Subject: The Chin National Front Perspective on Nationhood

>From BURMA DEBATE
Nov/Dec 1996

Chin National Front and Chin Nationhood

By Rollin Van Bik of the Chin National Front/U.S.A.

The Chin National Front (CNF) does not claim to be the exclusive voice of
the Chin people who live in Burma. However, the CNF is the largest
organization of Chin opposed to the SLORC military dictatorship, and
therefore, plays an important role when discussing the issue of Chin
"Nationhood" 

The leadership of the CNF is primarily composed of students of the "1988"
generation. The ideas and viewpoints of these younger leaders were shaped by
a different set of experiences than the experiences that shaped the
attitudes of the previous generation of Chin leaders, and consequently, it
should be no surprise that many CNF leaders hold a fundamentally different
perspective on "nationhood" than that held by many in the older Chin leaders. 

The approximately four million Chin-related people are united by a common
language and a common hill-tribe culture. In the late 19th century, British
colonial authorities drew the border between their colonies of India and
Burma directly  through traditional Chin territory. When both colonies later
received their independence after WWII, the boundary originally drawn by the
colonial British became the internationally recognized border between the
newly independent countries of India and Burma. As an ethnic minority
population living in larger countries, the Chin, quite predictably, in both
India and Burma, encountered significant problems with discrimination and
preservation of their culture. Both the governments of India and Burma in
the decades after national independence had to deal with serious problems
with their Chin populations. 
In India, an armed Chin guerrilla movement (called the Mizo National Front)
flared up and simmered for several decades. However, because India is a
democracy, the Indian government resolved its problems with the Chin people
through a negotiated settlement in the mid-1980s. This agreement gave the
Chin-related people in India a semiautonomous state called Mizoram, and
further gave the Chin in Mizoram certain rights concerning their language,
culture, land, and limited rights to local self-government. 

Meanwhile in Burma, after the Ne Win army toppled the democratically elected
government in 1962, an armed Chin guerrilla uprising called the
Anti-Communist and Freedom Organization (ACFO) erupted in 1964 against the
Burmese regime. Unlike in India, the movement in Burma was brutally crushed
by military power, leaving an imprint of resentment in the minds of the
people towards the Ne Win military dictatorship. This resentment is clearly
reflected in the receptive attitudes of the Chin people to the CNF movement
from its inception.

• MATERIAL SHOWN
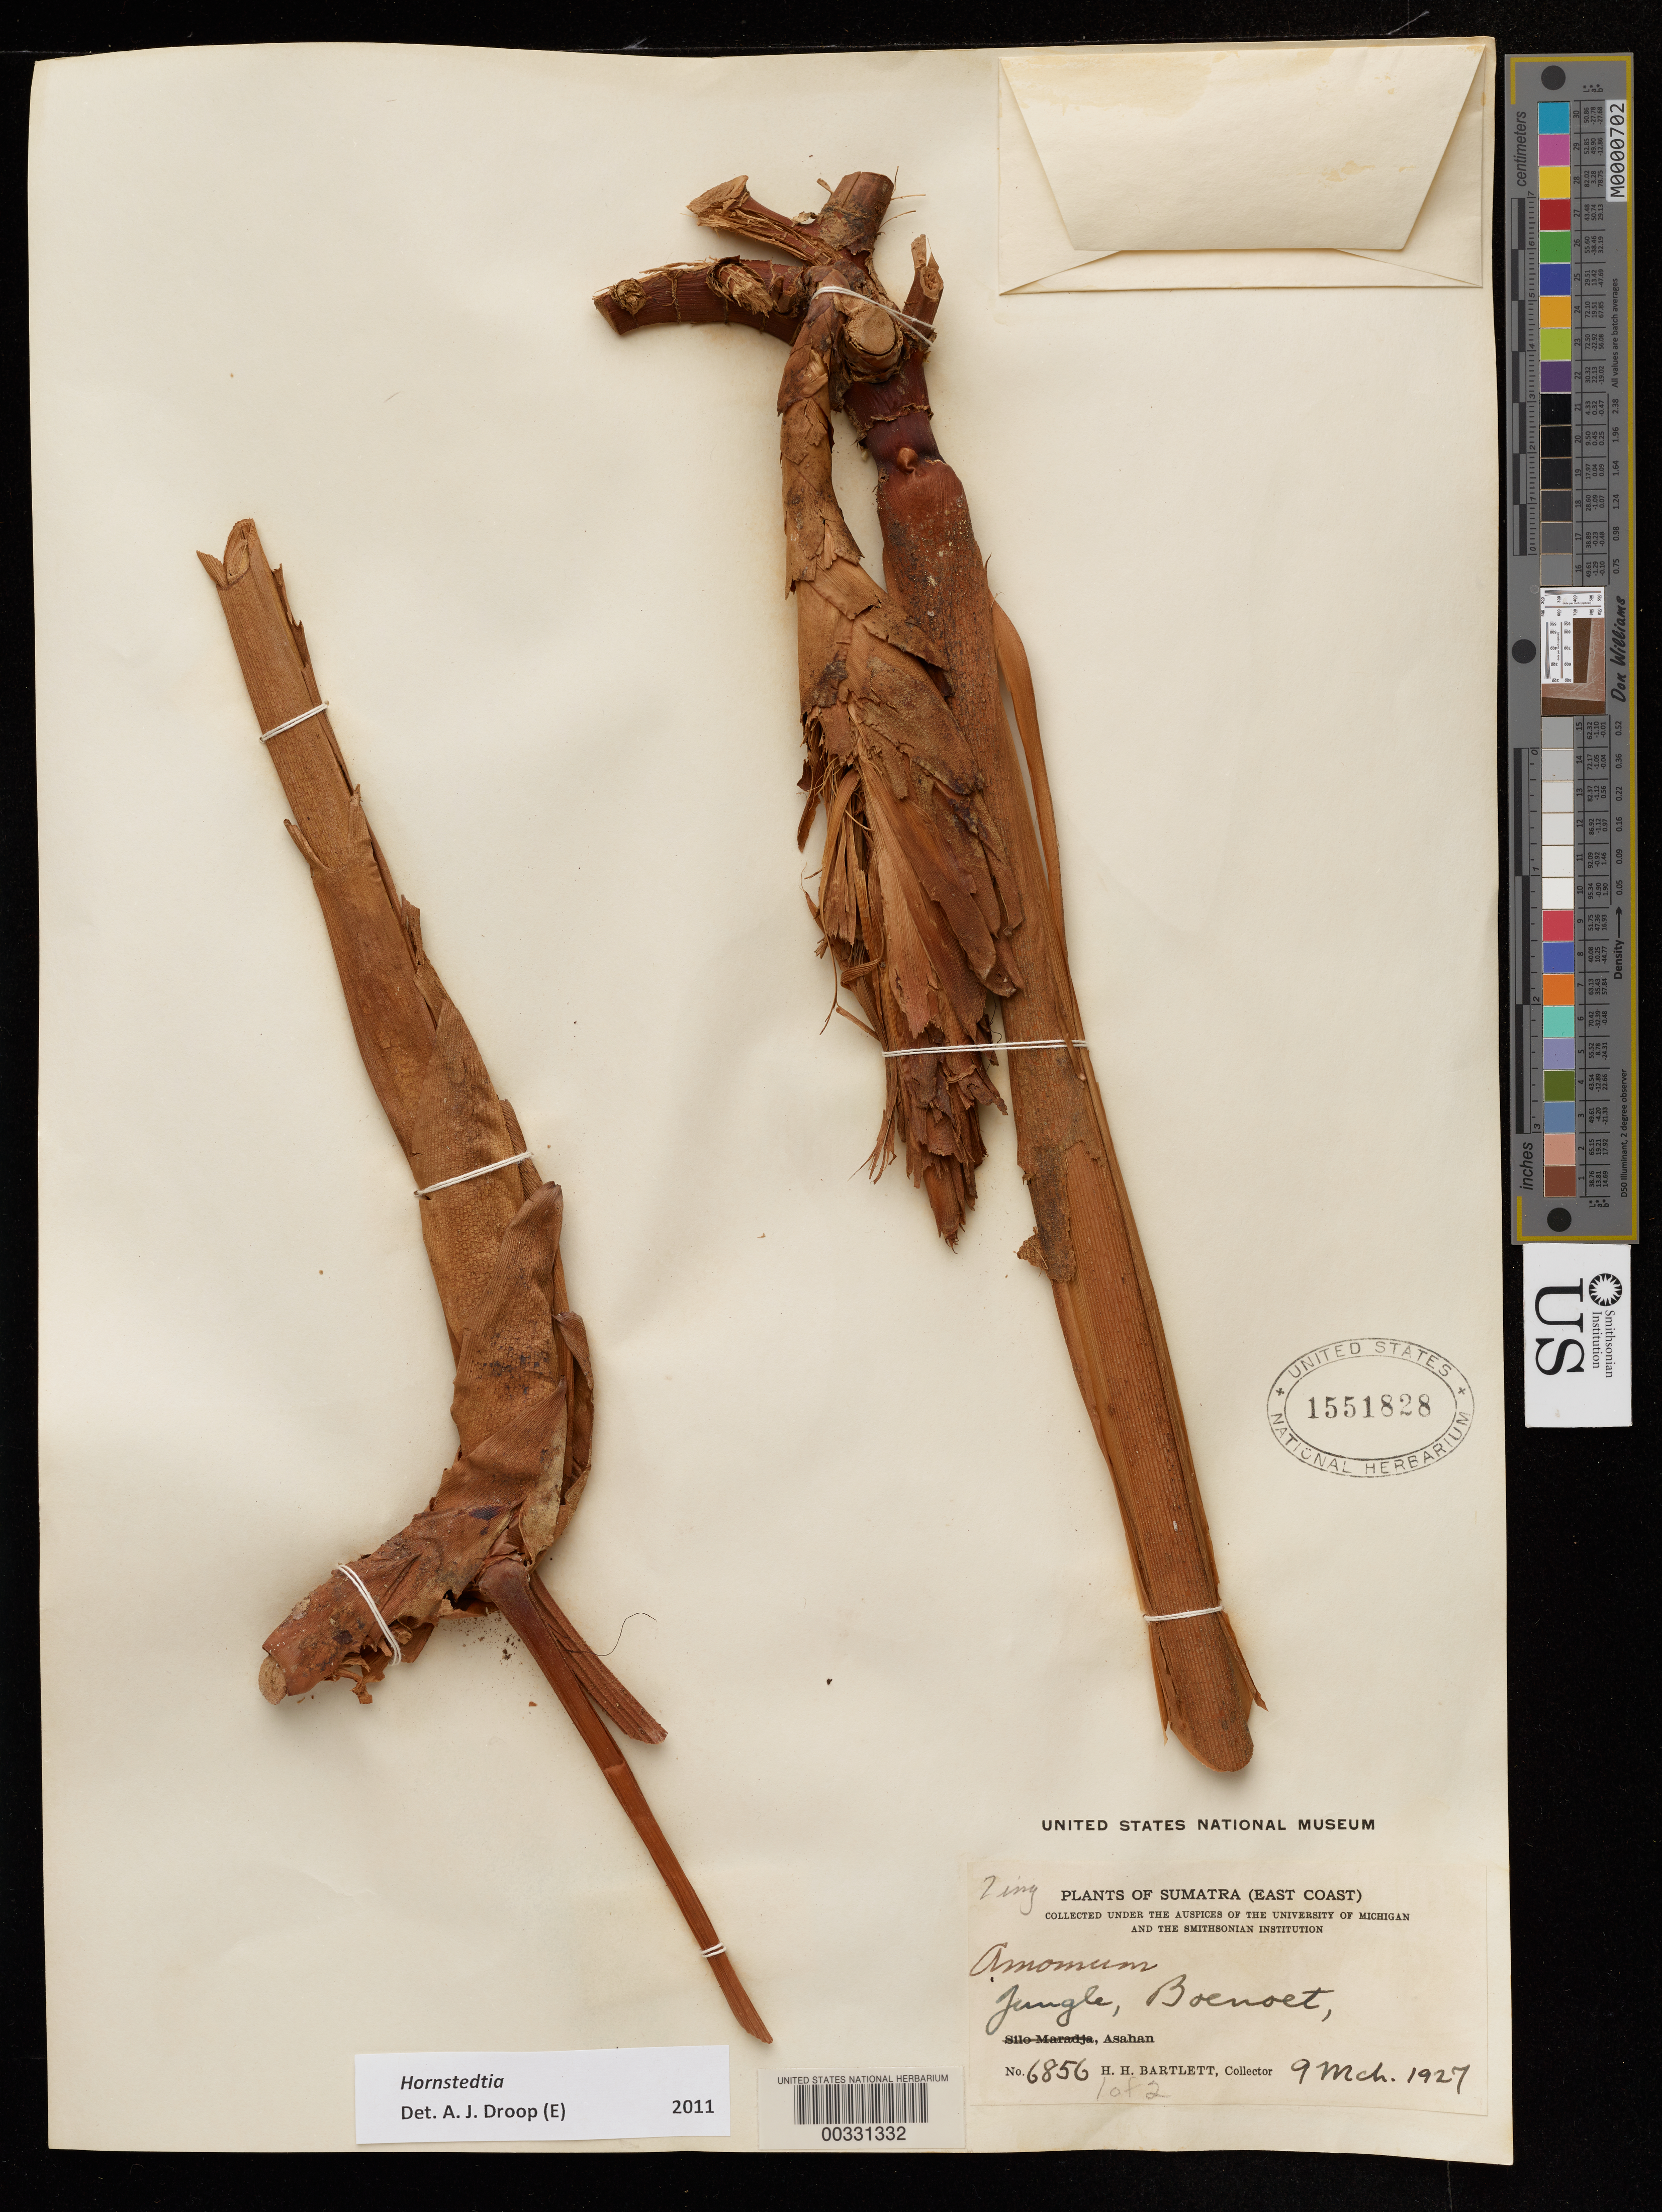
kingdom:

--

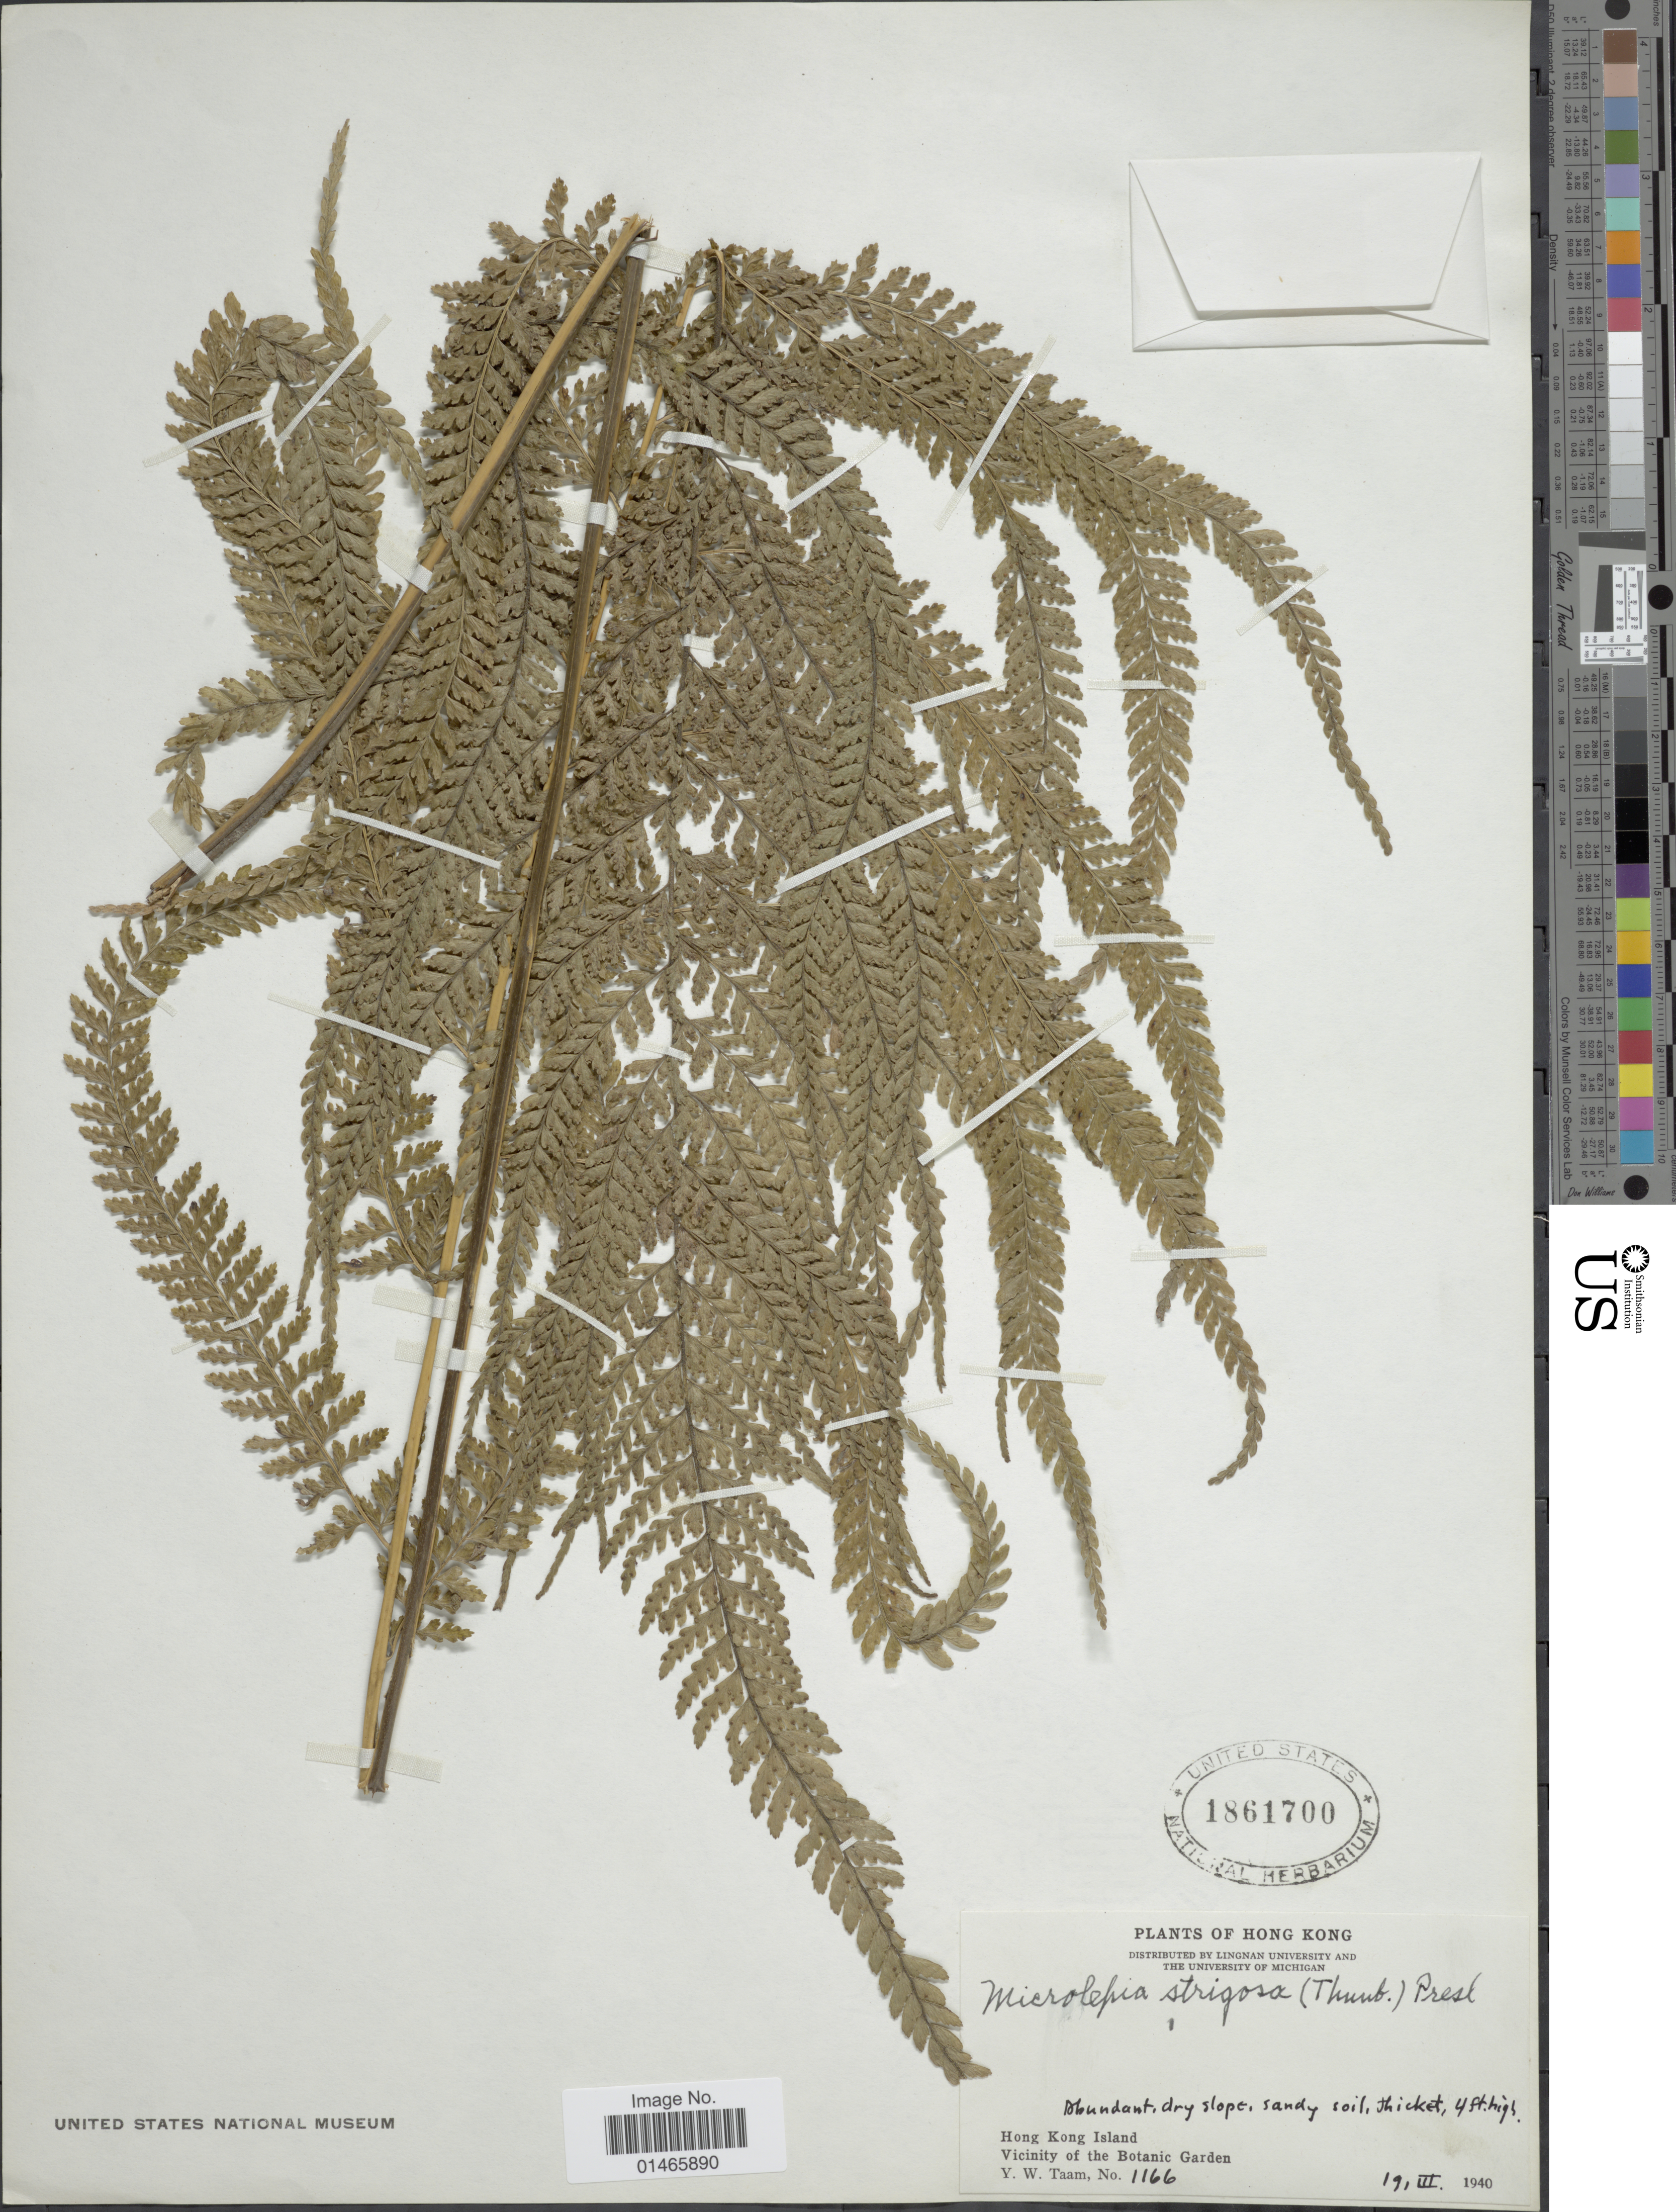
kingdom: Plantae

• BRIEF A
In the article on Chin nationhood, what semiautonomous state did India's negotiated settlement in the mid-1980s give the Chin-related people?
• BRIEF B
Carry on writing the article on Chin nationhood from where it stops.

• EXERCISE OUTPUT A
Mizoram

• EXERCISE OUTPUT B
With their own elected government, the Chin in Mizoram have not only
flourished but have been given the freedom to preserve their cultural
heritage. Unfortunately, the situation for the Chin in Burma has been very
different. Since the Ne Win regime, Burma has been ruled by a military
dictatorship which has launched unrelenting attacks which have been aimed at
obliterating all significant minority cultures in Burma including the Chin.
Knowing that most Chin are Christians and that Christianity is part of their
identity, the SLORC, using military force, has destroyed or removed
Christian crosses from locations on prominent hills and replaced them with
Buddhist monuments. 

SLORC maneuvers of this type have been so extreme that in 1994/95 they even
lured Chin children away from their parents with promises of sending them to
be educated in Rangoon. When the parents originally tried to find
information about their children, they were denied access, only to later
discover that instead of being put in schools, their children had actually
been placed in Buddhist monasteries in an attempt to wipe out their
"Chiness." These types of cultural assaults are typical of SLORC's campaign
to suppress, discourage, and eventually obliterate ethnic cultures.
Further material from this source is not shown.